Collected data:
☆ ☆ ☆ ☆
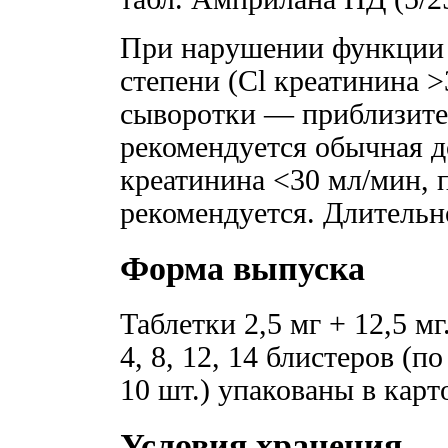
При нарушении функции 
степени (Cl креатинина 
сыворотки — приблизител
рекомендуется обычная д
креатинина <30 мл/мин, 
рекомендуется. Длительн
Форма выпуска
Таблетки 2,5 мг + 12,5 мг
4, 8, 12, 14 блистеров (по
10 шт.) упакованы в карт
Условия хранения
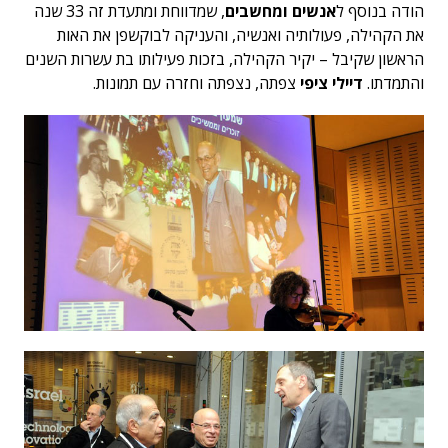
הודה בנוסף ל
אנשים ומחשבים
, שמדווחת ומתעדת זה 33 שנה
את הקהילה, פעולותיה ואנשיה, והעניקה לבוקשפן את האות
הראשון שקיבל – יקיר הקהילה, בזכות פעילותו בת עשרות השנים
והתמדתו.
דיילי ציפי
צפתה, נצפתה וחזרה עם תמונות.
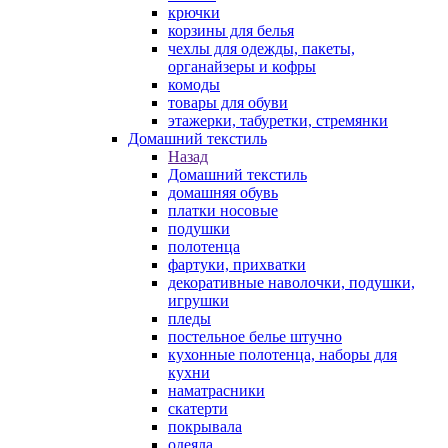
крючки
корзины для белья
чехлы для одежды, пакеты,
органайзеры и кофры
комоды
товары для обуви
этажерки, табуретки, стремянки
Домашний текстиль
Назад
Домашний текстиль
домашняя обувь
платки носовые
подушки
полотенца
фартуки, прихватки
декоративные наволочки, подушки,
игрушки
пледы
постельное белье штучно
кухонные полотенца, наборы для
кухни
наматрасники
скатерти
покрывала
одеяла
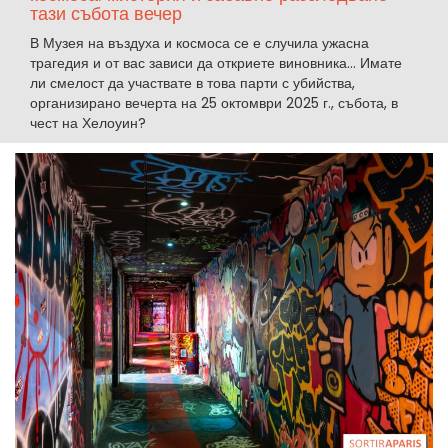
тази събота вечер
В Музея на въздуха и космоса се е случила ужасна
трагедия и от вас зависи да откриете виновника... Имате
ли смелост да участвате в това парти с убийства,
организирано вечерта на 25 октомври 2025 г., събота, в
чест на Хелоуин?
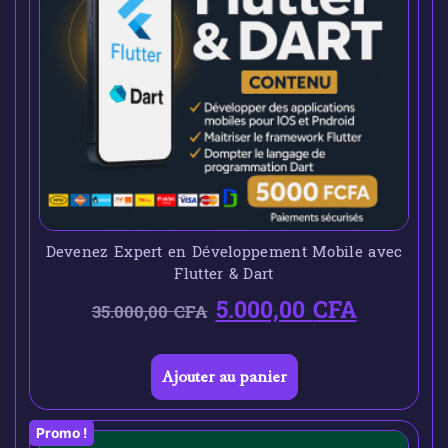
Devenez Expert en Développement Mobile avec
Flutter & Dart
5.000,00
CFA
35.000,00
CFA
Ajouter au panier
Promo !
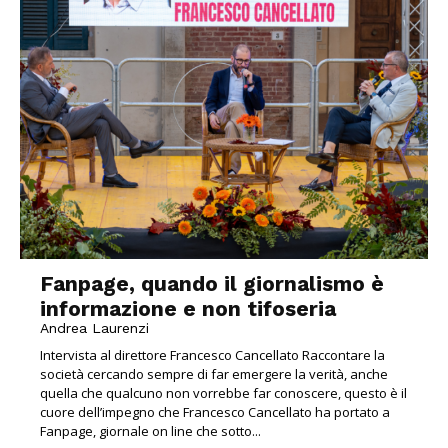
Fanpage, quando il giornalismo è
informazione e non tifoseria
Andrea Laurenzi
Intervista al direttore Francesco Cancellato Raccontare la
società cercando sempre di far emergere la verità, anche
quella che qualcuno non vorrebbe far conoscere, questo è il
cuore dell’impegno che Francesco Cancellato ha portato a
Fanpage, giornale on line che sotto...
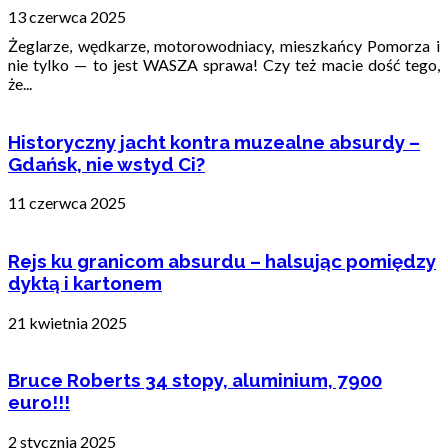
13 czerwca 2025
Żeglarze, wędkarze, motorowodniacy, mieszkańcy Pomorza i
nie tylko — to jest WASZA sprawa! Czy też macie dość tego,
że...
Historyczny jacht kontra muzealne absurdy –
Gdańsk, nie wstyd Ci?
11 czerwca 2025
Rejs ku granicom absurdu – halsując pomiędzy
dyktą i kartonem
21 kwietnia 2025
Bruce Roberts 34 stopy, aluminium, 7900
euro!!!
2 stycznia 2025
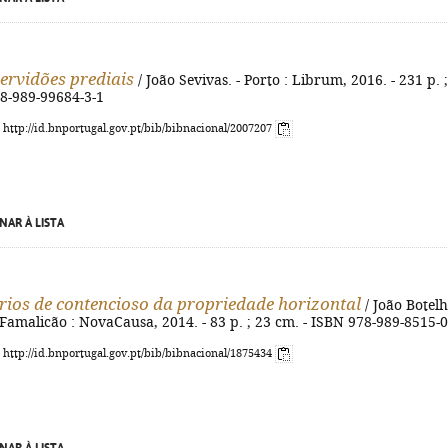
servidões prediais
/ João Sevivas. - Porto : Librum, 2016. - 231 p. 
78-989-99684-3-1
: http://id.bnportugal.gov.pt/bib/bibnacional/2007207
NAR À LISTA
ios de contencioso da propriedade horizontal
/ João Botelh
Famalicão : NovaCausa, 2014. - 83 p. ; 23 cm. - ISBN 978-989-8515-0
: http://id.bnportugal.gov.pt/bib/bibnacional/1875434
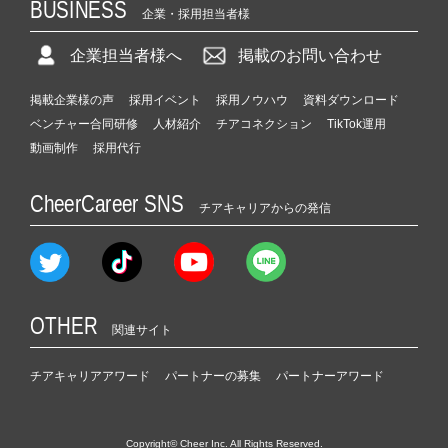
BUSINESS
企業・採用担当者様
企業担当者様へ
掲載のお問い合わせ
掲載企業様の声
採用イベント
採用ノウハウ
資料ダウンロード
ベンチャー合同研修
人材紹介
チアコネクション
TikTok運用
動画制作
採用代行
CheerCareer SNS
チアキャリアからの発信
OTHER
関連サイト
チアキャリアアワード
パートナーの募集
パートナーアワード
Copyright© Cheer Inc. All Rights Reserved.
☆ ☆ ☆ ☆
What you will do: Each line above where the word "Cancellato" occurs should be returned in full.

Solution to this exercise:
Intervista al direttore Francesco Cancellato Raccontare la
cuore dell’impegno che Francesco Cancellato ha portato a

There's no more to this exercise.